IT COULD happen so easily.

When you started dating you were on your best behaviour – freshly scrubbed, impeccably dressed, charming and witty.

You were always up for meeting your new sweetheart. Even if you’d had a tough day at work you’d find the energy to get it together for your romantic meal/trip to the cinema/chat over a glass of wine.

Then suddenly you realise you’re both sitting in front of the telly in your track suits, eating your dinner off trays and having a conversation about whose turn it is to do the laundry.

When my boyfriend moved in with me this was one of my big fears – that we’d go from being spontaneous and romantic to Wayne and Waynetta slob.

OK, so I’ve never been someone who sits in front of the telly in a tracksuit so being in a live-in relationship was unlikely to result in this nightmare vision.

But there is a danger when you live with someone that because you see them all the time, your time together becomes less precious.

So how do you balance the practicalities of living with someone without totally losing the best behaviour, best outfit, going out and doing something different aspect of dating?

The answer would seem to be ‘date nights’.

This is the road my boyfriend and I have gone down, anyway.

We’re both quite busy and without scheduling time together would be in danger of only seeing each other when I flake out on the sofa after the gym or he meanders in after a night out.

We’re not massively ridged about it but generally have at least one school night a week, while weekends vary from not seeing each other at all to ones filled with day trips and dinners for two.

My friend Dave took a somewhat different approach with one of his girlfriends. He says: “When I lived with an ex we had arranged evenings NOT to see each other, and spend time with friends/ family etc. It stopped us going stir crazy in the bedsit we lived in at the time!”

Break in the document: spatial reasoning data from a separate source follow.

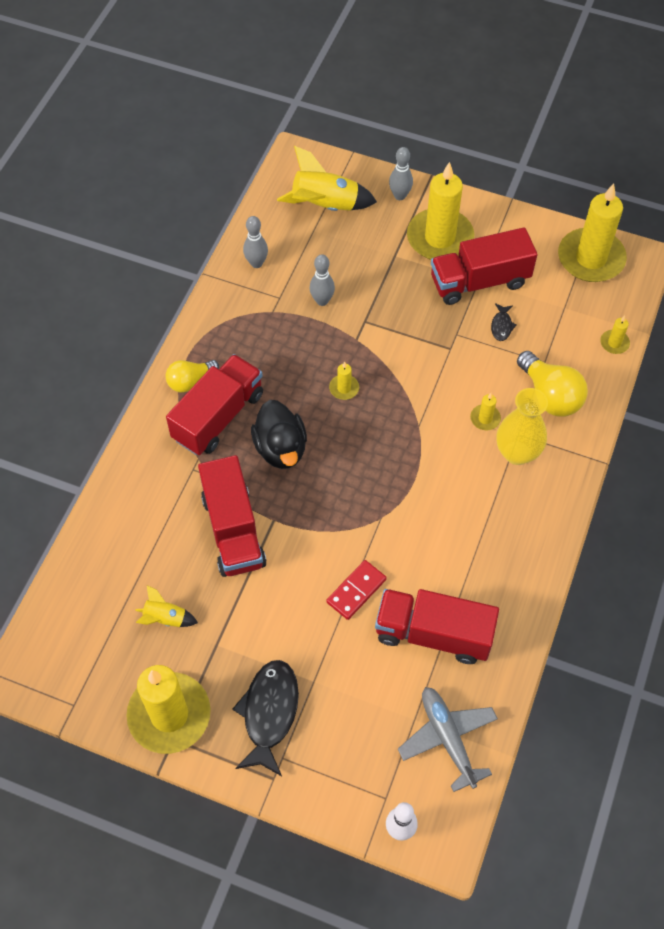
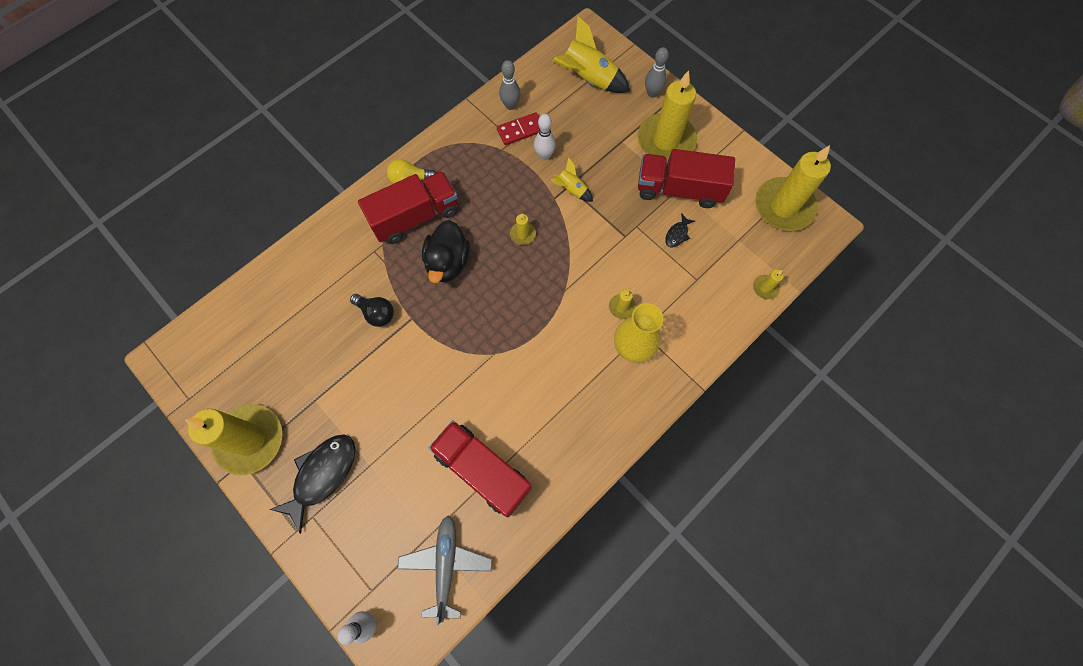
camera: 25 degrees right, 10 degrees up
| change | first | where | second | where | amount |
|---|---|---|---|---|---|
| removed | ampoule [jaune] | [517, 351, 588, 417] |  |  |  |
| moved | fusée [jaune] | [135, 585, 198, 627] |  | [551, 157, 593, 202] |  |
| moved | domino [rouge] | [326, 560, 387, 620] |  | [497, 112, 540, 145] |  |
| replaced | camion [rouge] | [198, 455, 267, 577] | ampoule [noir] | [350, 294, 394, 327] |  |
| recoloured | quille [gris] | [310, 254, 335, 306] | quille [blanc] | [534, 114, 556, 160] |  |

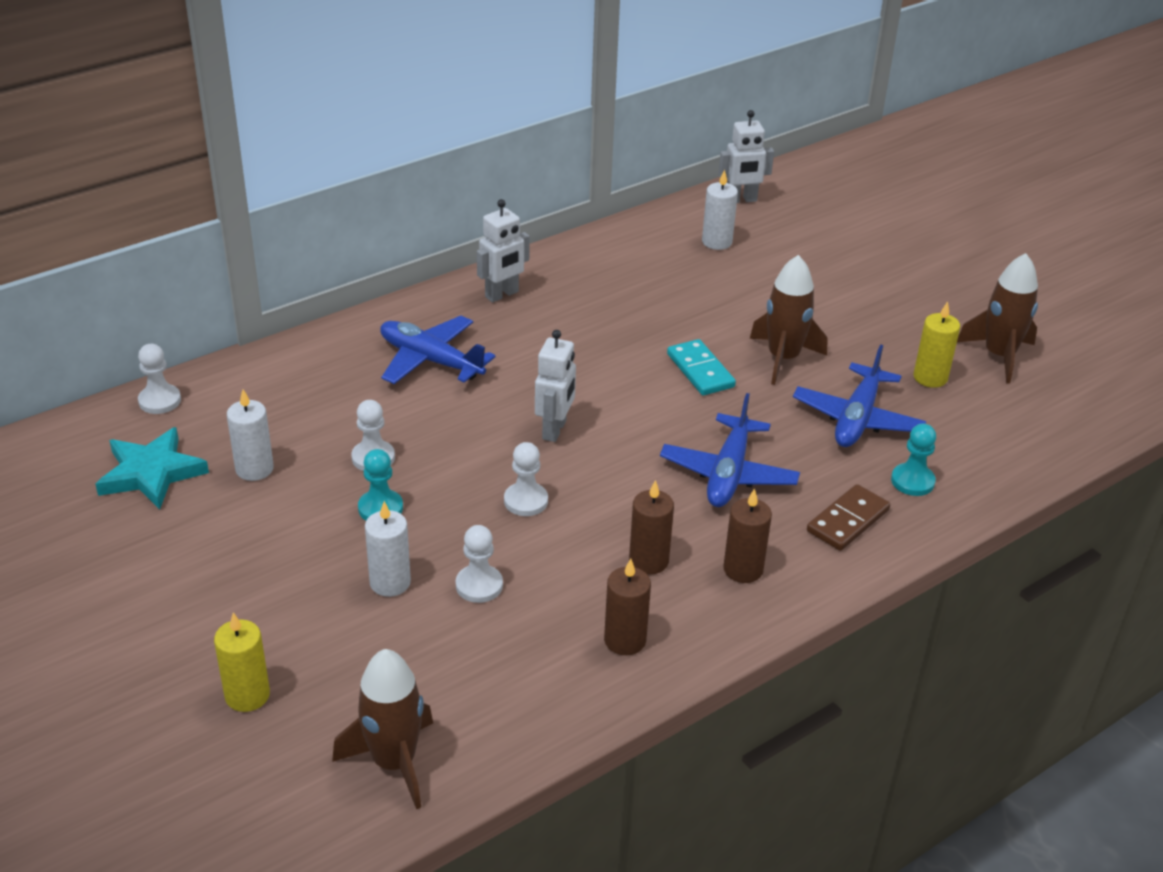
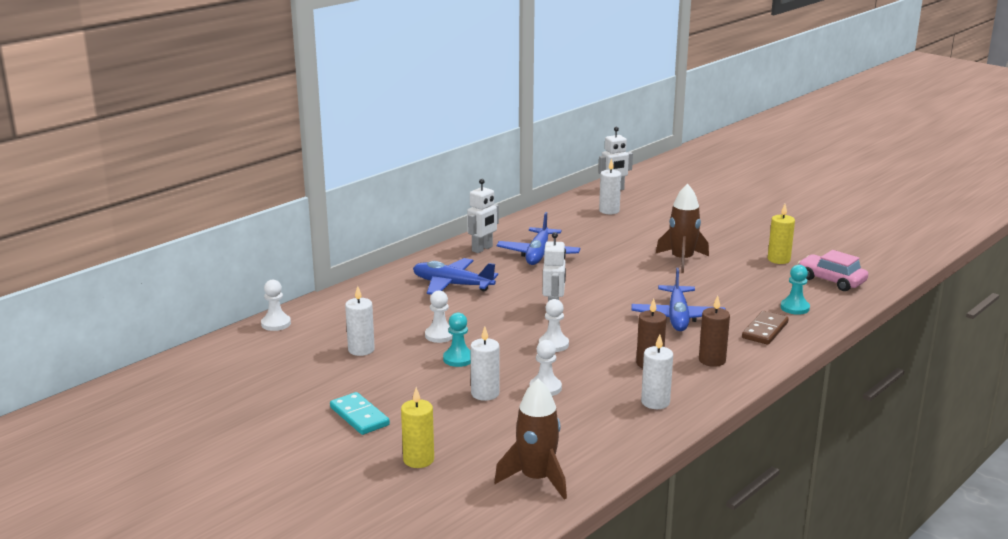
camera: 10 degrees left, 15 degrees down
| change | first | where | second | where | amount |
|---|---|---|---|---|---|
| removed | étoile [turquoise] | [95, 427, 209, 509] |  |  |  |
| removed | fusée [marron] | [957, 253, 1038, 383] |  |  |  |
| added |  |  | voiture [rose] | [798, 250, 868, 291] |  |
| moved | domino [turquoise] | [667, 339, 736, 395] |  | [330, 392, 390, 435] |  |
| moved | avion [bleu] | [793, 344, 926, 447] |  | [496, 212, 580, 265] |  |
| recoloured | bougie [marron] | [604, 559, 651, 655] | bougie [blanc] | [641, 334, 673, 409] |  |

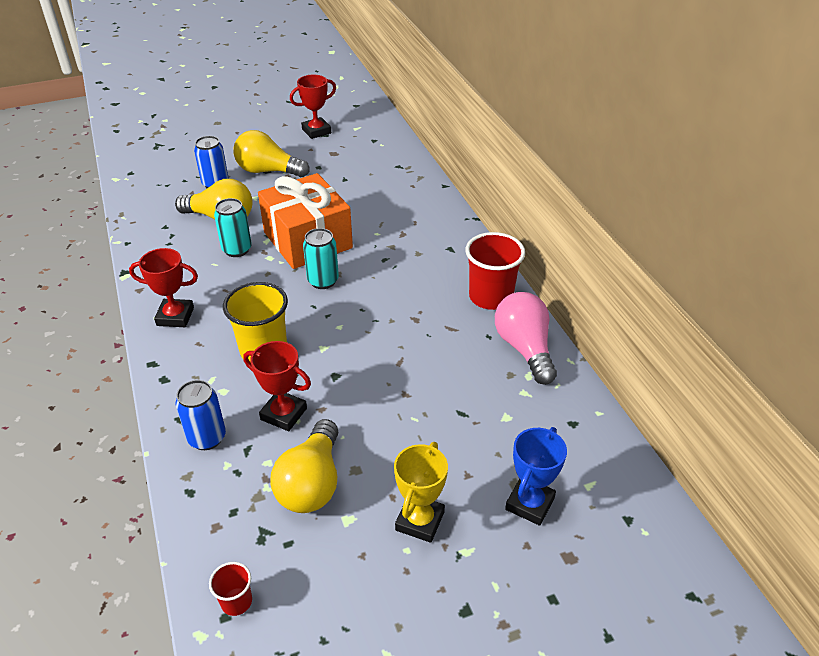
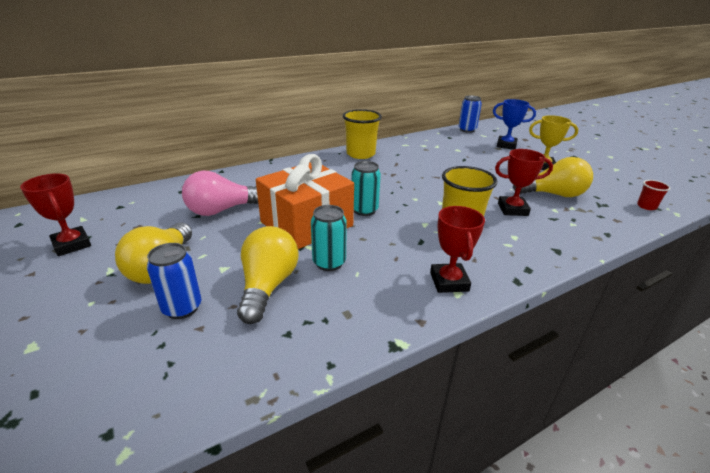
camera: 100 degrees left, 10 degrees down
| change | first | where | second | where | amount |
|---|---|---|---|---|---|
| moved | canette [bleu] | [176, 380, 226, 450] |  | [459, 95, 482, 133] |  |
| moved | ampoule [rose] | [495, 292, 557, 385] |  | [182, 171, 258, 216] |  |
| recoloured | gobelet [rouge] | [466, 232, 525, 310] | gobelet [jaune] | [343, 109, 382, 159] |  |
| turned | trophée [rouge] | [243, 341, 311, 431] |  | [495, 149, 553, 216] | 75 degrees clockwise |

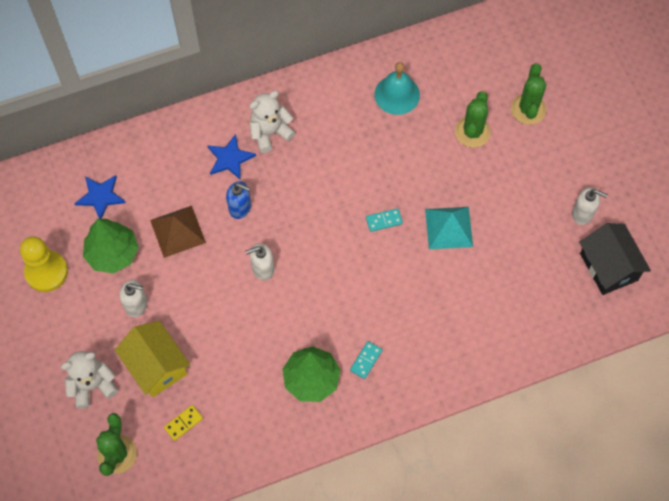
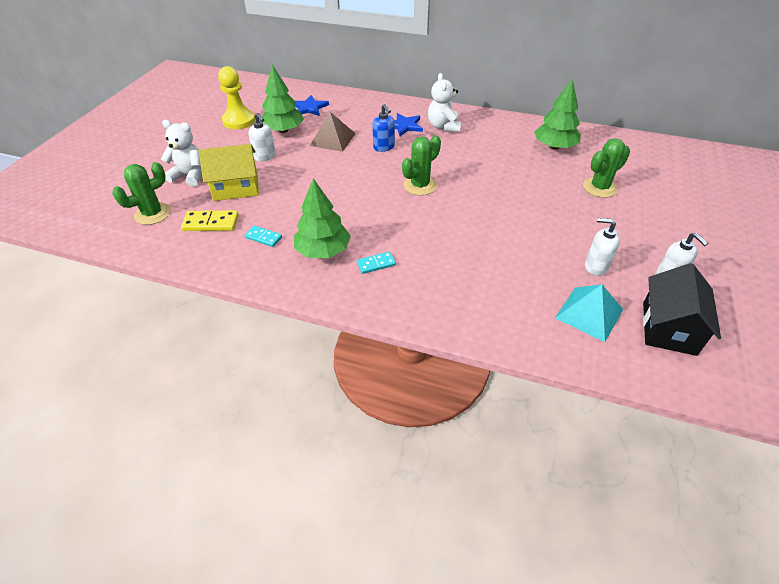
camera: 40 degrees right, 20 degrees down
| change | first | where | second | where | amount |
|---|---|---|---|---|---|
| moved | distributeur de savon [blanc] | [245, 243, 274, 280] |  | [585, 218, 620, 276] |  |
| moved | domino [turquoise] | [366, 208, 403, 232] |  | [244, 226, 282, 247] |  |
| moved | pyramide [turquoise] | [425, 207, 473, 249] |  | [555, 284, 623, 342] |  |
| moved | cactus [vert] | [511, 63, 546, 125] |  | [402, 135, 441, 196] |  |
| replaced | cloche [turquoise] | [374, 62, 420, 115] | arbre [vert] | [534, 79, 581, 150] |  |
| turned | maison [jaune] | [115, 321, 190, 397] |  | [199, 144, 259, 201] | 75 degrees clockwise |
| turned | ours en peluche [blanc] | [249, 91, 295, 153] |  | [428, 73, 461, 132] | 105 degrees counterclockwise |
| resized | domino [jaune] | [164, 405, 203, 441] |  | [181, 210, 239, 231] | x1.56 |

My friend May and her partner are pretty structured about date nights. She says: “My partner works from Monday through to Thursday evenings so we don’t even eat together then, so the evenings in which we are together tend to have more significance than might otherwise be the case.

We reserve Fridays for socialising but have mostly managed to keep Saturday as our date night. We usually don’t do anything special; he cooks the dinner and then we watch a DVD. I think it’s important to set aside time which is specifically ‘together time’.”

I’m happy to be flexible about when my boyfriend and I have together time as long as we do have it, whether that’s going out to the theatre or staying in with a DVD and a bottle of wine.

After all, we didn’t get together because of a shared love of washing dishes, eating dinner off trays and channel hopping.